Report Sticklers: “Did you prepare their paperwork? What were you doing all night?” We’ve all worked with nurses we hate giving report to. Their consistently negative mood, hyper-criticism, and lack of empathy filled me with anxiety the moment I’d find out I would be giving report to them. No one is advocating you be ill-prepared for report, but there are professional ways to conduct yourself that help foster a good patient handoff. Searching for opportunities to make people feel bad about the work they did during their shift is not productive, even if such intentions are subconscious. I’ve received my fair share of terrible reports, but I always looked to understand why things were left undone or incomplete because I know just how crazy things can get. No one should go into a report feeling anxious about the person they’re giving it to, and no one should go home fuming over how terrible they were made to feel.

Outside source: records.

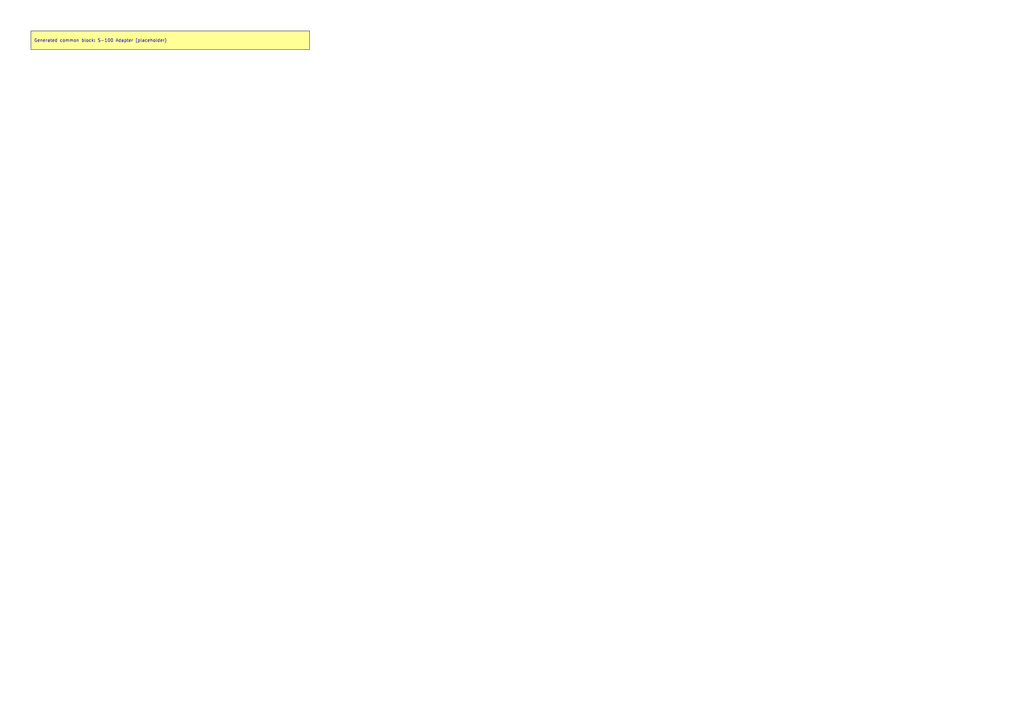
<source format=kicad_sch>
(kicad_sch
	(version 20250114)
	(generator "kicadgen")
	(generator_version "0.1")
	(uuid "a4c8715a-d408-541a-b1cd-97a5f90b163c")
	(paper "A3")
	(title_block
		(title "S-100 Adapter (placeholder)")
		(company "Project Carbon")
		(comment 1 "Generated - do not edit in generated/")
		(comment 2 "Edit in schem/kicad9/manual/ or refine mapping specs")
	)
	(lib_symbols)
	(text_box
		"Generated common block: S-100 Adapter (placeholder)"
		(exclude_from_sim no)
		(at
			12.7
			12.7
			0
		)
		(size 114.3 7.62)
		(margins
			1.27
			1.27
			1.27
			1.27
		)
		(stroke
			(width 0)
			(type default)
			(color
				0
				0
				0
				1
			)
		)
		(fill
			(type color)
			(color
				255
				255
				150
				1
			)
		)
		(effects
			(font
				(size 1.27 1.27)
			)
			(justify left)
		)
		(uuid "16c429af-84c1-51ee-b3c0-2f60fc5aa84f")
	)
	(sheet_instances
		(path
			"/"
			(page "1")
		)
	)
	(embedded_fonts no)
)

</source>
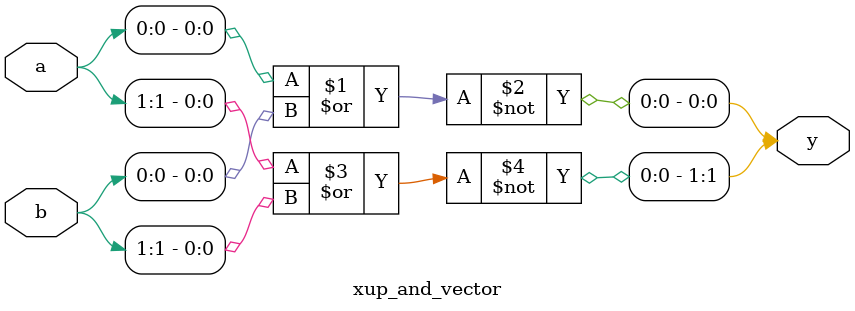
<source format=v>

`timescale 1ns / 1ps
module xup_and_vector #(parameter SIZE=2, DELAY=3)(
    input [SIZE-1:0] a,
    input [SIZE-1:0] b,
    output [SIZE-1:0] y
    );

   genvar i;
    generate
       for (i=0; i < SIZE; i=i+1) 
       begin: nor_i
          nor #DELAY(y[i], a[i], b[i]);
       end
    endgenerate

endmodule
</source>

This list could be longer, and it’s different for every person. But the common theme is that we all go through experiences that cause us anxiety as nurses, and this anxiety becomes a part of who we are; all we can do is try our best to use it to better ourselves and prevent the same types of experiences from producing unnecessary anxiety in our colleagues. For me, these negative experiences almost made me leave the field; instead, I acknowledged and grew from them. You face unavoidable anxieties too, but don’t let them define the nurse or person you’ll be to your next new colleague, preceptee, patient, whoever. That part is totally up to you.